In my last message, I argued that a generosity of spirit lies at the core of the image we wish for the public to associate with those who have chosen a life in the law.  A lawyer’s professional training reinforces such generosity of spirit in many ways.  Law School provides innumerable formal opportunities outside the classroom for active community involvement.  More informally, dorm life and the world of first-year study groups allow students to learn the value of individual-to-individual mutual support.


I also believe that the classroom itself, through its core intellectual training, nurtures lawyers’ ability to reach outward.  One of the qualities that leads people such as Darrow to be recognized for their generosity of spirit is also a quality that undergirds effective professional representation.  That quality is the ability to listen.


The ability to be well-spoken is fundamental to good lawyering.   Lawyers speak to clients when they advise.  They speak on behalf of clients as advocates.  Indeed, one rationale for the attorney-client privilege builds on the need to provide ordinary citizens access to an expert voice within a complex and specialized legal system.


But to speak well, one must first listen well.


When my mind’s eye envisions the characteristic mode of an ideal attorney, I see the mouth closed.  The eyes are opened wide.  The brow shows intense concentration.  I see a person who is both intensely engaged and studiously detached, someone struggling to practice a skill that is not innate to most people.


Without training, our ears betray us.  They attune themselves to comfortable frequencies.  They send our brains information that reinforces our sense of how the world works.  They filter out sounds that are dissonant and potentially destabilizing.

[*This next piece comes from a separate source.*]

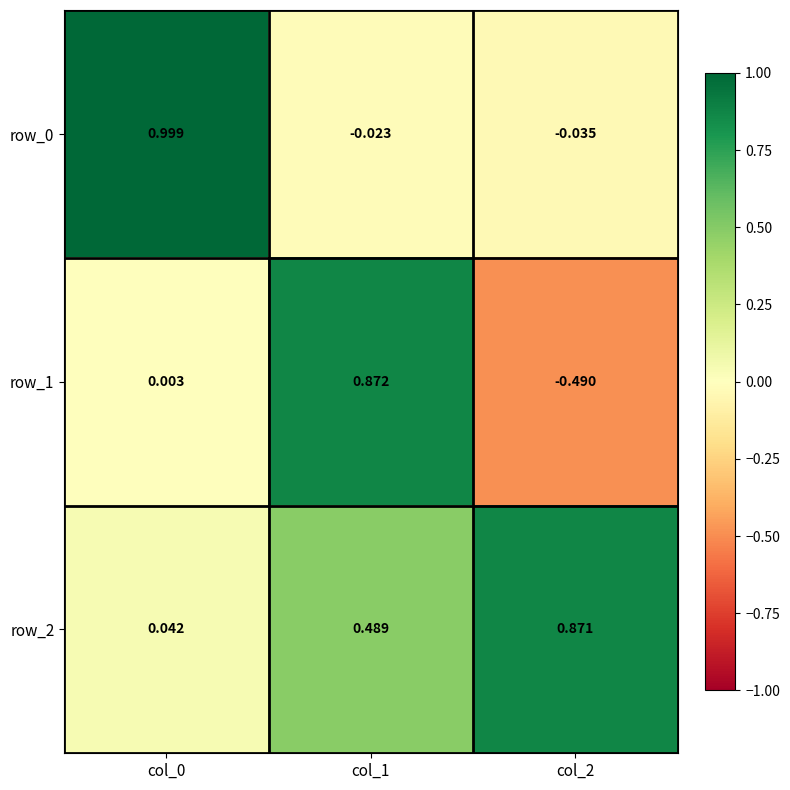

At which category does the chart reach its peak across all series?

col_0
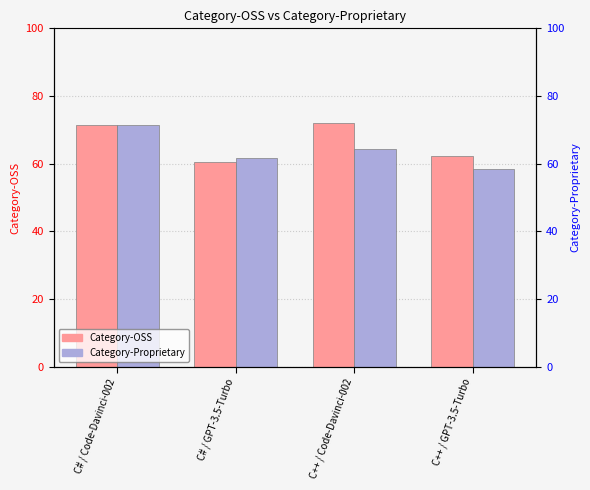

At which label does Category-Proprietary reach its peak?

C# / Code-Davinci-002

To be a good lawyer, one’s ears must be tuned differently.  They must be especially sensitive to information that challenges our hypotheses about the world.  They must feed us a steady diet of difficult data, so that our brains have no choice but to contend with the world as it truly is, in all its unsettling complexity.


Frank M. Coffin, former Chief Judge of the First Circuit, has written that the very best lawyers know how to “go for their own jugulars.”  They engage sympathetically with counterargument.  They listen with openness, respect, and even appreciation to those who challenge them.


Law school is where we learn to listen.  We learn that we cannot answer a professor’s question effectively if we do not force ourselves to hear every factual wrinkle, and to think about what it might mean.  We learn that we cannot respond persuasively to a classmate's argument if we do not force ourselves to understand her or his premises, to empathize with them, and to respond to them directly.  We learn how to deploy all of our intellectual resources in the effort to understand another’s words. 


We thus help our students to heighten their ability to analyze by first deepening their ability to empathize.  Empathy is what allows us to listen effectively, to step outside ourselves and think critically.  And the foundation of empathy can undergird more than just analytic power.  It can also sustain a way of life that is open, engaged, and generous.  Ultimately, that is every bit as important to our professional image as the ability to think a problem through from beginning to end.